- _TEXT EXCERPT_:
00;01;02;05 – 00;01;38;04
Speaker 2
Yeah. Cheers, Kyle. First about Pure. If anybody doesn’t know we’re a storage and data management company disruptor in the industry and an organization that supports critical applications infrastructure for leading companies around the world. Public company approaching 3 billion in revenue. Who’s been well known in the analyst community as as a top leader and and a disruptor. And also one who is well known for delivering some of the world’s leading customer experience.

00;01;38;05 – 00;01;46;15
Speaker 2
So I’ve been here for about seven and a half years and we try and stay humble and try and earn our way through it.

00;01;47;03 – 00;01;52;13
Speaker 1
3 billion in revenue. You’ve been there for seven and a half years. Are you at liberty to say what their revenue was when you started?

00;01;52;28 – 00;02;02;16
Speaker 2
Yes, a couple of hundred million. So it’s been a it’s been a journey of a few hundred people to several thousand at the company level.

00;02;02;29 – 00;02;18;19
Speaker 1
Men that there aren’t enough congratulations in the world to probably say it. So that’s incredible. So given the economic headwinds I alluded to at the Open. Any adjustments that you have made on your team, how are you directing your team to think or act differently?

00;02;19;09 – 00;02;48;06
Speaker 2
Yeah, well, first and I mentioned mentioned the word disruptor, and by that I mean our our daily plate and has been for years is to disrupt large incumbent relationships and take market share. And as a result of that, it is it is always our place to be paranoid, not delusional, even if we’re proud of of who we are and what we’ve been able to accomplish.

- _SOURCE DATA_:
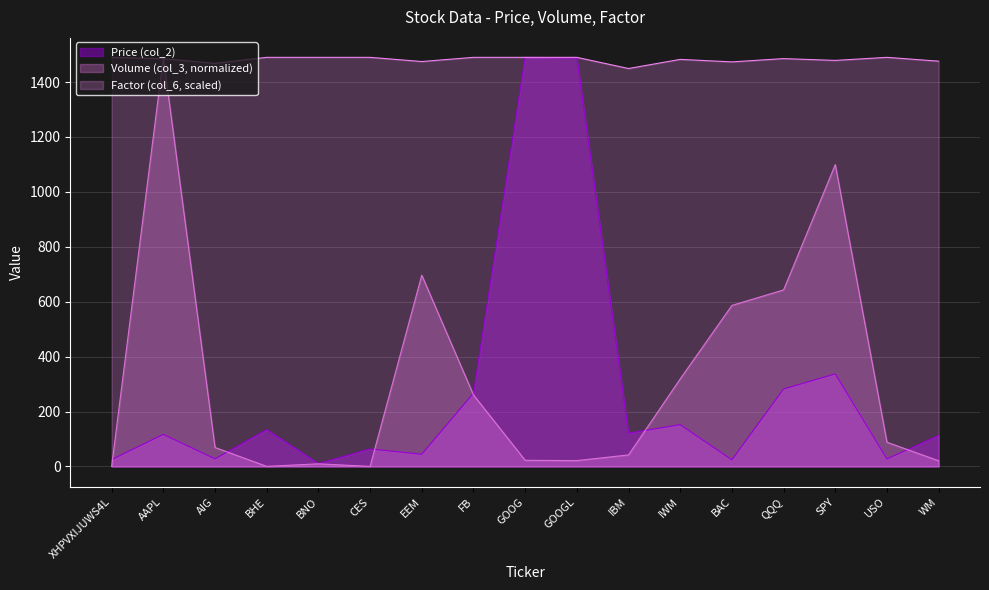

True or false: Price (col_2) and Factor (col_6) intersect in this chart.

False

- _EXERCISE TASKS_:
1 - Answer each question using the interview transcript about Pure.
(a) What revenue figure is the company described as approaching?
(b) For how long has Speaker 2 been at the company?
(c) What was the company's revenue when Speaker 2 started?
2 - Reproduce word for word the part of the interview transcript about Pure that opens with the words "00;01;38;05 – 00;01;46;15" and closes with "when you started?".
3 - Proceed with the interview transcript about Pure, starting after its final sentence.
The lines given above are separate material and have no connection to the interview transcript.

- _TASK-BY-TASK OUTPUTS_:
1 -
(a) 3 billion
(b) About seven and a half years
(c) A couple of hundred million

2 -
00;01;38;05 – 00;01;46;15
Speaker 2
So I’ve been here for about seven and a half years and we try and stay humble and try and earn our way through it.

00;01;47;03 – 00;01;52;13
Speaker 1
3 billion in revenue. You’ve been there for seven and a half years. Are you at liberty to say what their revenue was when you started?

3 -
00;02;49;13 – 00;03;23;20
Speaker 2
You know, it’s challenging out there to take share and especially to take share from kind of large, multi-year and in some cases, you know, decade plus relationships. And as such, it requires that paranoia requires a level of diligence and kind of process inspection on a on a good day. And you know, what you referenced in terms of macroeconomic times is absolutely just reinforcing how important it is for us.

00;03;24;06 – 00;03;47;12
Speaker 2
And I think for anybody to stick to the fundamentals, to stick to diligence inspection fundamentals of sales process, looking at data and trending so that you’re you’re just all over what could possibly happen, even if everyone’s enthusiastic about kind of the potential.

00;03;47;28 – 00;04;19;07
Speaker 1
I love that being proud of your product, but also humble and understanding where the shortcomings may be. But doing all the scenario, planning to know where you’re strong and where you’re weak so you’re not surprised by anything that may happen. And I’m curious if you can tell us about an example of this kind of healthy paranoia. And the reason I ask is because I’ve seen a lot of go to market leaders get kind of debilitated by paranoia where they just get in their own heads about all the different things that could go wrong or the competitive pressure they may be facing.

00;04;19;07 – 00;04;29;27
Speaker 1
And then they end up not taking any action at all. And that’s obviously not the way to go. So how do you find the right balance and make sure that the paranoia is healthy, productive and it ultimately drives revenue?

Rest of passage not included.